PIM2005 - Deductions: general rules: overview

This part of the manual gives only a broad outline of the trading expenses rules. For detailed guidance refer to the Business Income Manual.

Broadly speaking, in calculating rental business profits a customer can deduct business expenses so long as they are:

  • incurred wholly and exclusively for business purposes,

and

  • not of a capital nature.

It is not possible to set out all the expenses that are allowable for tax purposes in every circumstance. In this part of the manual we aim to give some idea of the main types of expenses that are likely to arise in a rental business and also some idea of what can or cannot usually be claimed as a deduction in calculating rental business profits.

The guidance assumes that the property is let at a market rent and there are no unusual factors (see PIM2130).

Wholly and exclusively rule

Most of the trading expenses rules are applied to property income (see PIM1100 onwards). This includes the ‘wholly and exclusively’ rule which says that expenses cannot be deducted unless they are incurred wholly and exclusively for business purposes. This is covered in more detail in PIM2010.

Capital expenses

It is a general principle that capital expenses can’t be deducted in computing taxable income. This applies to trades and rental businesses as well as to other activities. Hence, for example, neither the capital cost of the property that is let nor the amount of any depreciation of the property can be deducted in computing taxable profits. Nor can a loss on the sale of a property or other capital assets be deducted.

But the cost of ordinary expenditure on repairs can normally be deducted. In addition, separate tax allowances give relief for the depreciation of some capital assets. See PIM3010 onwards.

In accountancy and tax practice, expenses that are deductible as an ordinary expense in computing profits are often called a ‘revenue expense’. This is in contrast to a ‘capital expense’, which isn’t deductible. But some revenue expenses will not be deductible anyway; for example, where they fail the ‘wholly and exclusively’ test (see above).

The capital expenses and repairs rules are explained in more detail in PIM2030.

Statutory rules: Income Tax (IT) cases for 2005/06 onwards and Corporation Tax (CT) cases for 2009/10 onwards

Section 272(1) of the Income Tax (Trading and Other Income) Act 2005 (ITTOIA05) and S210(1) of the Corporation Tax Act 2009 (CTA09) provide that the profits of a property business are to be computed in the same way as the profits of a trade. The trading income rules in Part 2 of ITTOIA05 and Part 3 of CTA09 that apply for the purposes of computing the profits of a rental business are set out in ITTOIA05/S272(2) and CTA09/S210(2), see PIM1103.

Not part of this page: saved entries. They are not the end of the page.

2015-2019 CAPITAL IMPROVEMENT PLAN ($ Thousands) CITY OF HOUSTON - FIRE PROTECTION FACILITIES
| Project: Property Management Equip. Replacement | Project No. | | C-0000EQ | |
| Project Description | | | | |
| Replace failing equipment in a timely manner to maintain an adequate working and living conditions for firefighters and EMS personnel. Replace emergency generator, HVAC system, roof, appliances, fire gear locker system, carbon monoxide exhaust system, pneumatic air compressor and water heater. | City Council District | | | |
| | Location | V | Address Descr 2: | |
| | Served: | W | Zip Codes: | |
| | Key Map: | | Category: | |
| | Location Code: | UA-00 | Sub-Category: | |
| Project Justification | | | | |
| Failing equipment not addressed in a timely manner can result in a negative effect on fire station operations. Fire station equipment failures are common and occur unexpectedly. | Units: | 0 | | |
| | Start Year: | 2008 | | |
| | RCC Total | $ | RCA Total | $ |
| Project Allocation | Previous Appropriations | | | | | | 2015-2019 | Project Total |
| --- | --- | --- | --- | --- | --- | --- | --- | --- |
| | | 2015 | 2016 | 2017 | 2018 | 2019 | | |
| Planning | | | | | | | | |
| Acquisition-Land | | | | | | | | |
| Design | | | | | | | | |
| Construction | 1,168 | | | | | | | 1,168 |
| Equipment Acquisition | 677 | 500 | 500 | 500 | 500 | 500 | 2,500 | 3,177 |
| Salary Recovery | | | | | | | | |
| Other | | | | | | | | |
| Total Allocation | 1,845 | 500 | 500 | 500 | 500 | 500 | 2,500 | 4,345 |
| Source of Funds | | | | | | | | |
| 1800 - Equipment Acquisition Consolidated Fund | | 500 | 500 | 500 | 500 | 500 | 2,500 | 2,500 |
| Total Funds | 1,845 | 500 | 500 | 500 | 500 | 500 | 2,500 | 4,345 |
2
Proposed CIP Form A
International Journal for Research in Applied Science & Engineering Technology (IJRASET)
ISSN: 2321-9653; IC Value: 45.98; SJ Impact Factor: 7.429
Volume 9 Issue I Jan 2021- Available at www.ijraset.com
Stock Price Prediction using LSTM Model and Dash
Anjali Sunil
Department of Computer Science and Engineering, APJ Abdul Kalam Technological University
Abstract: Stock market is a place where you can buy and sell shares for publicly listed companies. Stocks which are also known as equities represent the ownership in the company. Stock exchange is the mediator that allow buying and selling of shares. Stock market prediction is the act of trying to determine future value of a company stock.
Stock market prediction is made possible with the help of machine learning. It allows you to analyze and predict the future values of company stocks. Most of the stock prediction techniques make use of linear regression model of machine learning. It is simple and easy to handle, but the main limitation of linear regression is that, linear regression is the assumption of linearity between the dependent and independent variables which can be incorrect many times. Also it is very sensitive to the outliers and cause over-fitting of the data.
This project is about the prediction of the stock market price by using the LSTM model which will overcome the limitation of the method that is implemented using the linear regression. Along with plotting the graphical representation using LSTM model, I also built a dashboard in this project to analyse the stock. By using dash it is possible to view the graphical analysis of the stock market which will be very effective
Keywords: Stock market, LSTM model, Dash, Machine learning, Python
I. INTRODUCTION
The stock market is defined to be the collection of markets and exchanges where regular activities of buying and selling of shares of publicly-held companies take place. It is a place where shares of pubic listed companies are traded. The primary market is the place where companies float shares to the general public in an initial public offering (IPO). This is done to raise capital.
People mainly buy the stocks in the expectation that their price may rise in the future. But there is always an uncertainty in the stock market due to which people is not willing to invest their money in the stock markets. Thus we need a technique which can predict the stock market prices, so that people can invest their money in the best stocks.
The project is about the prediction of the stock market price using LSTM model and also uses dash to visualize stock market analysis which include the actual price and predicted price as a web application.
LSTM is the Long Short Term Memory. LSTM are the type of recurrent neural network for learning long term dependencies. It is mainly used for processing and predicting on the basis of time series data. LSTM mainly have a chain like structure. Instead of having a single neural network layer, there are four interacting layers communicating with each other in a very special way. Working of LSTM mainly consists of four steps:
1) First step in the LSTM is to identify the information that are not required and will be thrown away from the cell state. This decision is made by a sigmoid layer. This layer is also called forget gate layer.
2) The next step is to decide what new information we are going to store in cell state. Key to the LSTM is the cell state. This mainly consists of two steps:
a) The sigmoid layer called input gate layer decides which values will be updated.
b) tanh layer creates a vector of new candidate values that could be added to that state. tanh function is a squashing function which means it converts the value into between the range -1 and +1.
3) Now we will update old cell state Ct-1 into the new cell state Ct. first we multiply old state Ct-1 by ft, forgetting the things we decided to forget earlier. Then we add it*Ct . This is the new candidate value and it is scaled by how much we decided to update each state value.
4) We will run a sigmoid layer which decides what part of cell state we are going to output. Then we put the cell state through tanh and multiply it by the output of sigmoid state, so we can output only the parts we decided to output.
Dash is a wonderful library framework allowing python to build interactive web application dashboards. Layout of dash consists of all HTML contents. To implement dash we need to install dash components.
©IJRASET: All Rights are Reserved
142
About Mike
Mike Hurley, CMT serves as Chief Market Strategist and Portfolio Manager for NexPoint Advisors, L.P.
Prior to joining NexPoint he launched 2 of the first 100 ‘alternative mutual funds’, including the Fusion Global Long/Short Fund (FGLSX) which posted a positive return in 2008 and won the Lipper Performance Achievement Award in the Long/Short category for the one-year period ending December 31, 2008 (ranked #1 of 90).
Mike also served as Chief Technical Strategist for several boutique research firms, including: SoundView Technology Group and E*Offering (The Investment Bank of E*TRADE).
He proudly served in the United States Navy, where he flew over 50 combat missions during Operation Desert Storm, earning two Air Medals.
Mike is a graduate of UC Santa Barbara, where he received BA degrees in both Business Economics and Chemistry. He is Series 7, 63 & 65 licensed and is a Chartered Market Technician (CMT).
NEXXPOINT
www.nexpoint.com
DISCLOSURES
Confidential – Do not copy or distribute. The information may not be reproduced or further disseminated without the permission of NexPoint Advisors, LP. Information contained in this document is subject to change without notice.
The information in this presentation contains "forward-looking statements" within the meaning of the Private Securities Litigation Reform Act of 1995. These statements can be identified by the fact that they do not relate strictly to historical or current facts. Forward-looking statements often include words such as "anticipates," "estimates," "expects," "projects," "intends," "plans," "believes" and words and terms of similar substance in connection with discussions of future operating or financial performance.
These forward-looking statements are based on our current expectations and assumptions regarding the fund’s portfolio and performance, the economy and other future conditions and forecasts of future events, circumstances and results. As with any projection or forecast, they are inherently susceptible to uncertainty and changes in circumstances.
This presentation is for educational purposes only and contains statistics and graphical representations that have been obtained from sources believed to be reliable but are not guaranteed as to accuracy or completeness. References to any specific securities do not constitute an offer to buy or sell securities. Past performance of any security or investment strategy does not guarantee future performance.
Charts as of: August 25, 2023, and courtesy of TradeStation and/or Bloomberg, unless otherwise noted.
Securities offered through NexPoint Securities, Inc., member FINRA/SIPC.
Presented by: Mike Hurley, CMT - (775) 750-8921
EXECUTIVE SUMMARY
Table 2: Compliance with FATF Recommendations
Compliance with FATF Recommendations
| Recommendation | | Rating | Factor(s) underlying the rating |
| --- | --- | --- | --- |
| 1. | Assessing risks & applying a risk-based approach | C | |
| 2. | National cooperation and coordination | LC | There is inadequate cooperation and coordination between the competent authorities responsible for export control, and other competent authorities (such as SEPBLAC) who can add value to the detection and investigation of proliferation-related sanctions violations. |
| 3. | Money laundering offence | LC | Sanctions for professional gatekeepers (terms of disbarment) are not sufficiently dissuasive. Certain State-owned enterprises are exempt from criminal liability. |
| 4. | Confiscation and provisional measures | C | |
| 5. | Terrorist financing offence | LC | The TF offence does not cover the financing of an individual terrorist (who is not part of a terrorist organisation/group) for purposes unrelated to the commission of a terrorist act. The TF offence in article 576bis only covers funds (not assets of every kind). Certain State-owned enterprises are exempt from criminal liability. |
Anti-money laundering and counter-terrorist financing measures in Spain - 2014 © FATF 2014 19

Statutory rules: IT cases to 2004/05 and CT cases up to 2008/09

S21A(2) of the Income and Corporation Taxes Act 1988 (ICTA88) provides for Schedule D Case I & II rules to be used for the new Schedule A. It directs that the statutory rules in Part IV Chapter V of ICTA88 apply in computing the profits or gains, or losses, of a Schedule A business as they do for a trade under Schedule D Case I, unless there is express provision to the contrary. Part IV Chapter V includes ICTA88/S74 - S99. The four rules that are specifically excluded are covered at PIM7030.

The statutory basis for the use of Case I rules and commercial accounting principles is covered more fully in PIM7020.

In applying the provisions of Part IV Chapter V you should interpret the legislation for Schedule A purposes as if it read ‘Schedule A business’ instead of ‘trade, profession or vocation’ or ‘trade’.

For example, the most familiar Case I rule is ICTA88/S74(1)(a) that an expense may not be deducted unless it is wholly and exclusively laid out or expended for the purposes of the trade, profession or vocation. For a Schedule A business, the rule becomes that an expense may not be deducted unless it is wholly and exclusively laid out or expended for the purposes of the Schedule A business.

IT is, of course, a tax on ‘income’. This principle and the use of commercial accountancy rules lead to the second leg of the test, that capital expenditure is excluded. For CT cases, ICTA88/S9(1) provides that amounts to be taken into account as income shall be determined ‘in accordance with IT law and practice’.

Landlord’s Energy Savings Allowance (LESA)

LESA allowed qualifying expenditure to be claimed on or after 8 July 2008 and before 1 April 2015. The archived guidance is available in PIM7070.